Fredegond Shove's one other book in her lifetime was a study of Christina Rossetti (Cambridge 1931). However, she continued to write poetry throughout her life, publishing selections from time to time. In Atalanta's Garland (1926) there are three poems. Lascelles Abercrombie, one of her associates from Georgian Poetry, asked for previously unpublished work to include in his anthology New English Poems in 1931, and the following year she was asked by Charles du Bos for poems to include in his Catholic review Vigile, for which he provided prose translations.

After her death in 1949, Shove was buried with her husband and other family members in the Ascension Parish Burial Ground in Cambridge. Her sister Ermengarde Maitland (1887–1968) acted as her literary executor and had the poet's brief memoirs of her early years and married life privately published as Fredegond and Gerald Shove (1952). In the introduction to this, she described sorting through the house and finding poems "everywhere: fairly copied in note-books, scribbled on bits of paper, stuffed into bookcases, cupboards and desks – one would not have been surprised to have found them in the oven – literally hundreds of poems."

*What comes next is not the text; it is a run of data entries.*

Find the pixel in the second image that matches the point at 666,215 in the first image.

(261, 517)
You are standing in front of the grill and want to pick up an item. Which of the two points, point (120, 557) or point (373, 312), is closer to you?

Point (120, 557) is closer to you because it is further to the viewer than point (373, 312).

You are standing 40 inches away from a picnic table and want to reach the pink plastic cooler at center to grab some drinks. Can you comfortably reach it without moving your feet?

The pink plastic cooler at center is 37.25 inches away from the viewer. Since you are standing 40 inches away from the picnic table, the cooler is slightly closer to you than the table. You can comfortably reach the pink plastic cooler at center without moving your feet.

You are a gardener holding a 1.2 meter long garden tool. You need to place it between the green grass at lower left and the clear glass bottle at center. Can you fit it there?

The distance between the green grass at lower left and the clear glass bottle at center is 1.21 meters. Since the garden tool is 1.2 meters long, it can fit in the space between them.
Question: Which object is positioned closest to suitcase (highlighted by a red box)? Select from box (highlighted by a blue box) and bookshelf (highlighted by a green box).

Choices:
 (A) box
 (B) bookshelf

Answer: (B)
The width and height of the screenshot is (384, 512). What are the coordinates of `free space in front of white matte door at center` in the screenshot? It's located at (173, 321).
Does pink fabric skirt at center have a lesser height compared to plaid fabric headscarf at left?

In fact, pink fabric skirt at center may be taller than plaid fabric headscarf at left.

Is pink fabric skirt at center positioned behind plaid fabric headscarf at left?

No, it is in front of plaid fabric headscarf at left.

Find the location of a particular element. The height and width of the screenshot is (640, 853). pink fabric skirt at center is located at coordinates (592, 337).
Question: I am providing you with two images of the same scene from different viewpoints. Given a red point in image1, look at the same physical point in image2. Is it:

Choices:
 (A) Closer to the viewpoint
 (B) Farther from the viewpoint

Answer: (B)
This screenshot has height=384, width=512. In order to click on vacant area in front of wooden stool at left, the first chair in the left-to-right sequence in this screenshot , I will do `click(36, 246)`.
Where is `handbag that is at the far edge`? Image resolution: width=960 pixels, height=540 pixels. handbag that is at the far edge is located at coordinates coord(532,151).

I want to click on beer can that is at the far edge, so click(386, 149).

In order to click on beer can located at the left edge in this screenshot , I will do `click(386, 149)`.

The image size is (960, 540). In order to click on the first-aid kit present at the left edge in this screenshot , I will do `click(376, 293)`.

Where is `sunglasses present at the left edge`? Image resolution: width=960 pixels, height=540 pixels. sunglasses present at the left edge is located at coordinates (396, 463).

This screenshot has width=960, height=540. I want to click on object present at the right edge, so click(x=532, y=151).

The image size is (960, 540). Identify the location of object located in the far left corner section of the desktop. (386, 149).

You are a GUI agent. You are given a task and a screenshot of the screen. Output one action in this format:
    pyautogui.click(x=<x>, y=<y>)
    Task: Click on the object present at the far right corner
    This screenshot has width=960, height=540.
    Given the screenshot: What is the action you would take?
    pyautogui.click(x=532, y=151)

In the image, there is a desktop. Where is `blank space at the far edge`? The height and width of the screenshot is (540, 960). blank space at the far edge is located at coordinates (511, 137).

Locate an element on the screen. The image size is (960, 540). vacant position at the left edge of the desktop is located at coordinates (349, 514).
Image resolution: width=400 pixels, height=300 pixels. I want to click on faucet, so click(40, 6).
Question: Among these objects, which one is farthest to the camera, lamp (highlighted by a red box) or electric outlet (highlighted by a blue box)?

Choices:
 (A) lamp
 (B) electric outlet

A selection of 32 poems was published by Cambridge University Press in 1956. Included were some from her two earlier books, a few that had appeared in various places since, and more that were unpublished. In the prefatory note, Ermengarde summarised her sister's account of the interior vision impelling her to write. "She told of her earliest sense of 'the Almighty's sheltering roof tree', of the fear that came to her as she viewed this 'secondary world'. 'I was shocked and sickened at the ways of one world, whilst I clung, ever more secretly, to the faint legacy which the other had left me.' She told also of that day at the age of fourteen 'in the charity of the brown autumn sunlight, I felt myself to be one of those who must try to relate their experiences, and to whom experiences are scenes, colours and sounds always, rather than events or actions.'" It is as faithful a characterisation of her work as any.